• Aufgabenstellung:
**a)** Schreiben Sie aus dem Textauszug über das Theater alles von „Herrlich außerdem der“ bis hinunter zu „neue Einsichten gewinnen.“ wortgetreu ab.
**b)** Führen Sie den Textauszug über das Theater im Anschluss an seinen letzten Satz weiter.
---------- Textauszug ----------
Herrlich außerdem der verbindende Charakter dieses Spiels, das Theatermitarbeitende und Kritiker:innen nicht außen vor lässt: Sie sind es als Darsteller:in leid, sich in gewohnter Manier in die Garderobe zu begeben in sicherer Erwartung einer beginnenden Vorstellung? Das übliche Lampenfieber ist Ihnen nicht genug? Dann kommen Sie jetzt voll auf Ihre Kosten, und das gemeinsam mit Ihren Kolleg:innen zum Beispiel aus dem Orchester („Lohnt sich das Einspielen im Orchestergraben heute oder nicht?“) oder auch der Verwaltung („Ergeben sich gleich hunderte weitere Tickets zur Umbuchung oder nicht?“). Als Angestellte(r) des Vorderhauspersonals oder Hiobsbotschaften verkündende(r) Intendant:in können Sie jetzt in der Rolle als Moderator:in, Diplomat:in oder Seelsorger:in neue Einsichten gewinnen.
---------- Vorliegendes Material ----------
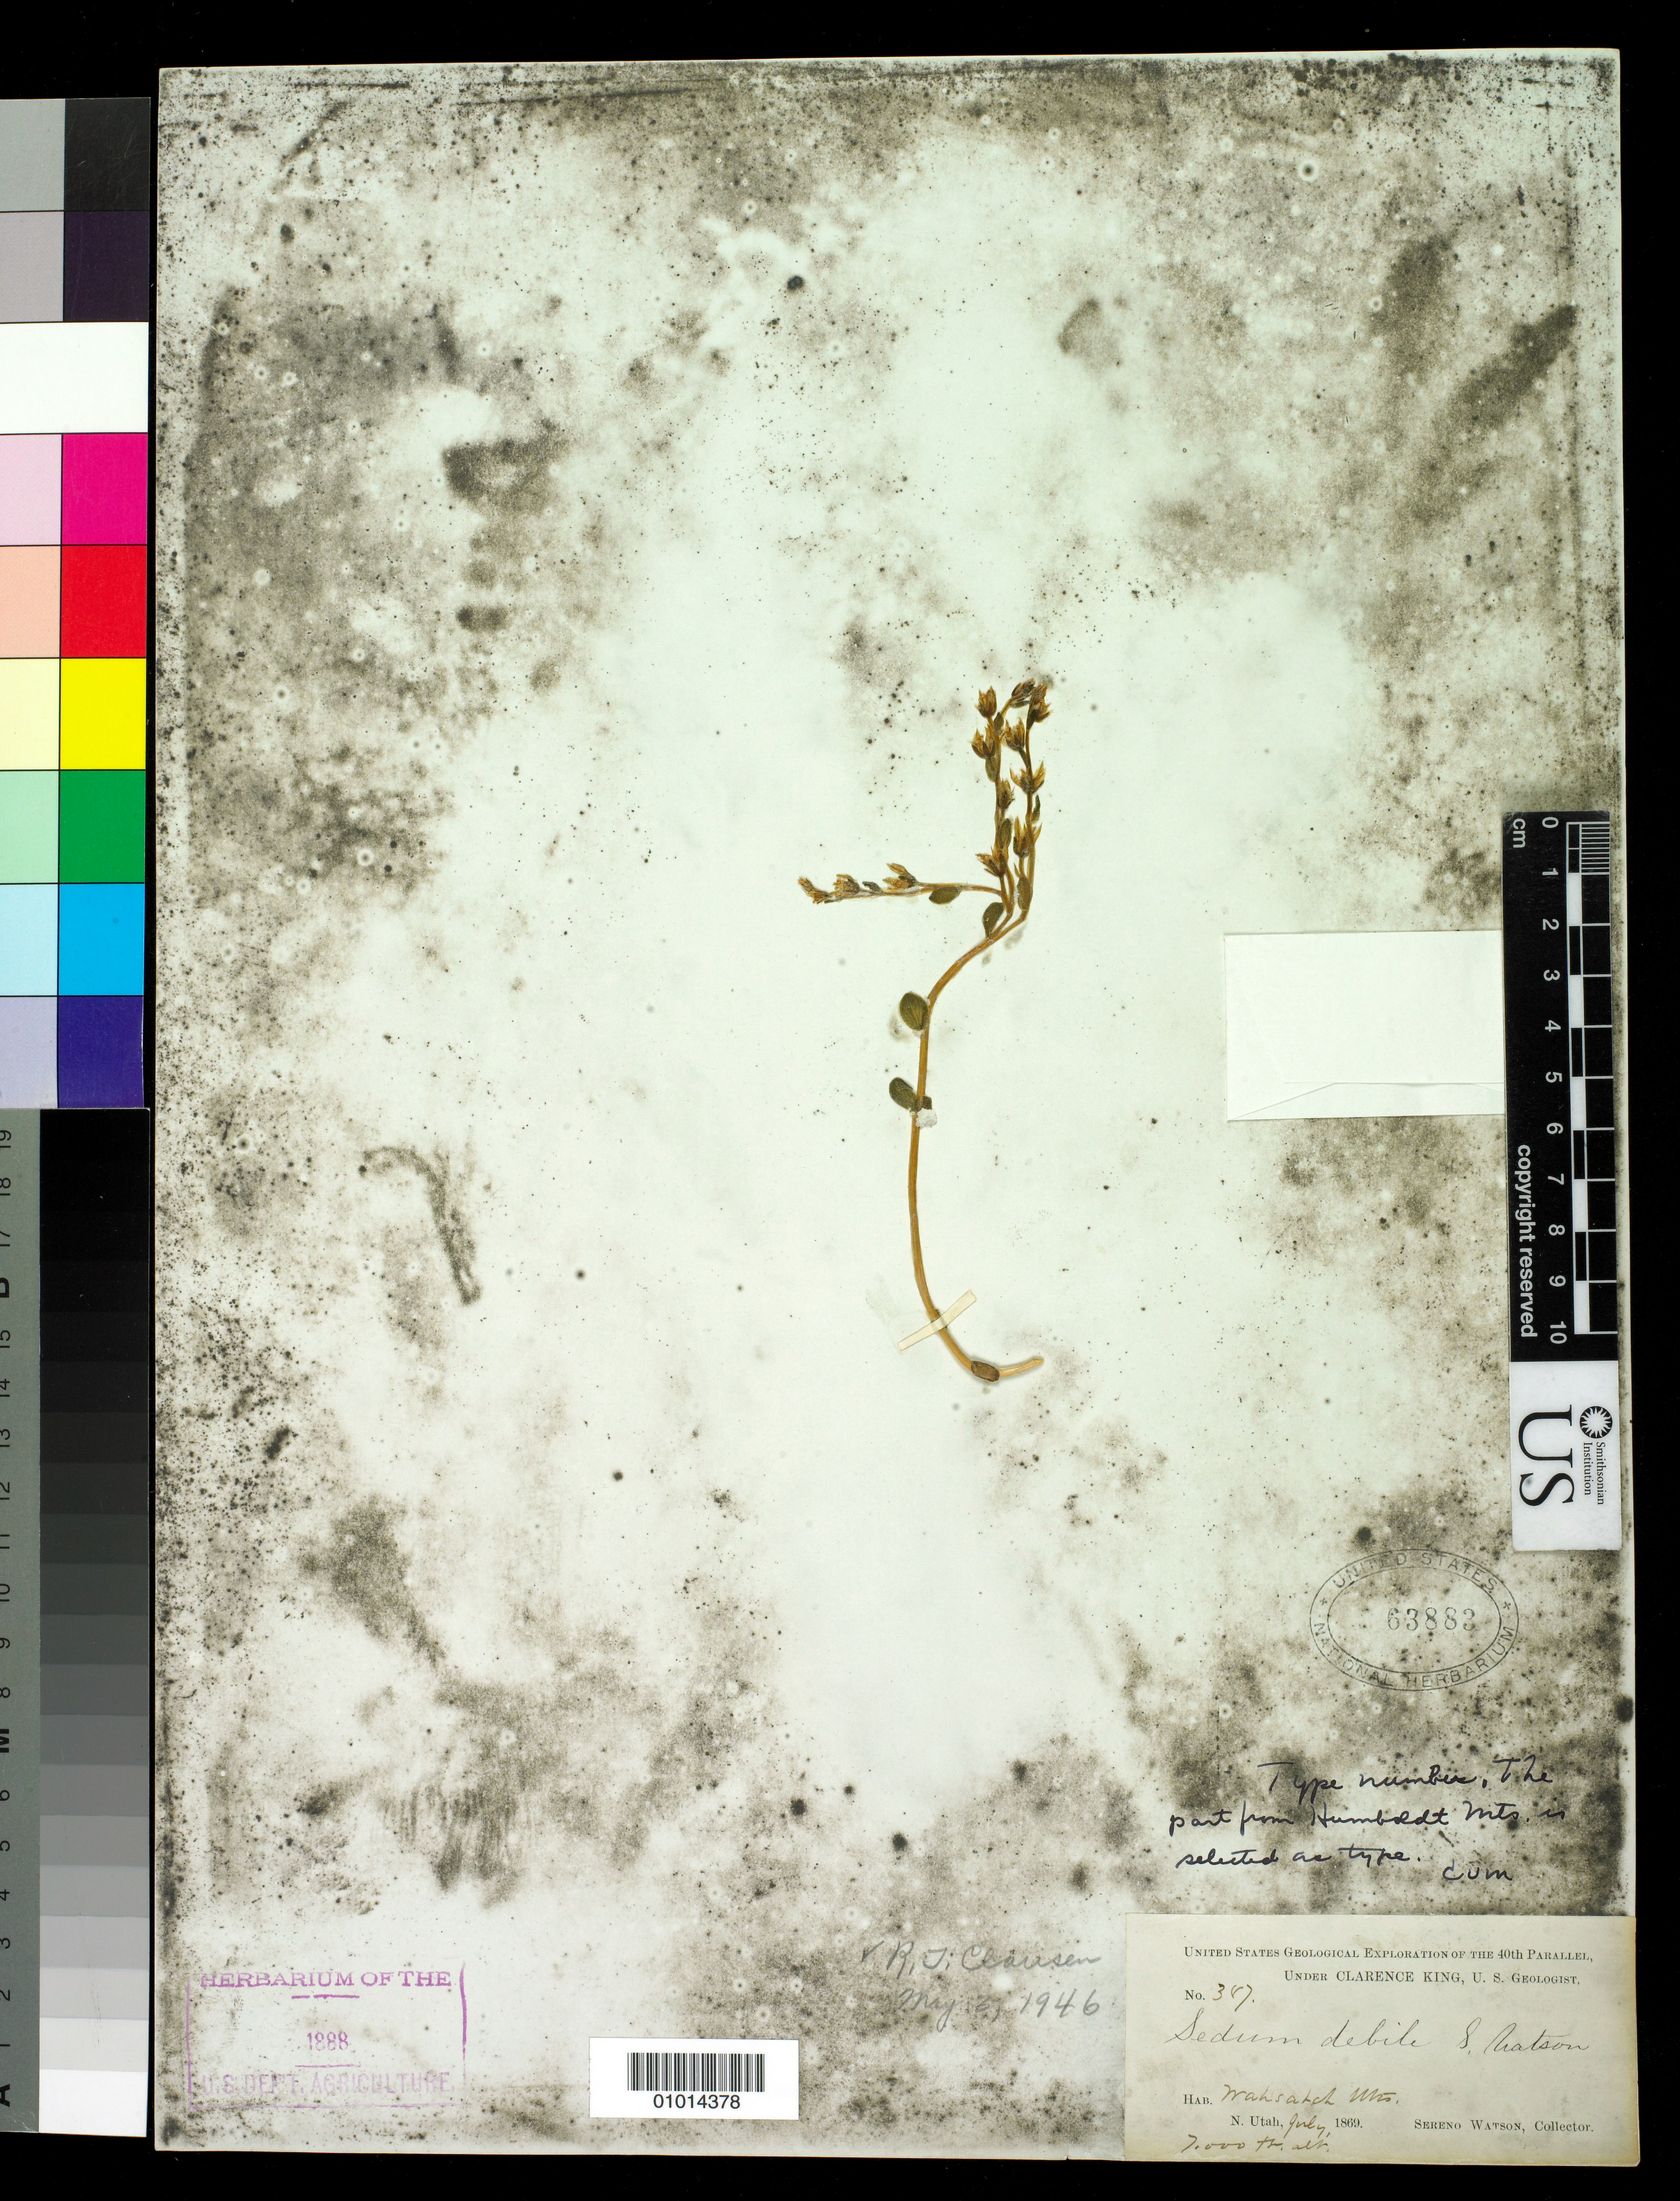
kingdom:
----------
• Lösungsübersicht:
**a)**
Herrlich außerdem der verbindende Charakter dieses Spiels, das Theatermitarbeitende und Kritiker:innen nicht außen vor lässt: Sie sind es als Darsteller:in leid, sich in gewohnter Manier in die Garderobe zu begeben in sicherer Erwartung einer beginnenden Vorstellung? Das übliche Lampenfieber ist Ihnen nicht genug? Dann kommen Sie jetzt voll auf Ihre Kosten, und das gemeinsam mit Ihren Kolleg:innen zum Beispiel aus dem Orchester („Lohnt sich das Einspielen im Orchestergraben heute oder nicht?“) oder auch der Verwaltung („Ergeben sich gleich hunderte weitere Tickets zur Umbuchung oder nicht?“). Als Angestellte(r) des Vorderhauspersonals oder Hiobsbotschaften verkündende(r) Intendant:in können Sie jetzt in der Rolle als Moderator:in, Diplomat:in oder Seelsorger:in neue Einsichten gewinnen.

**b)**
Und nicht zuletzt der Thrill für alle Kritiker:innen. Besonders aufregend wird es für jene unter uns, die für einen Theaterbesuch von weiter weg anreisen: Selbst Fahrten mit der Deutschen Bummelbahn bekommen nun ihren ganz eigenen Reiz. In diesem Sinne: Bewahren Sie die Nerven! Toi toi toi.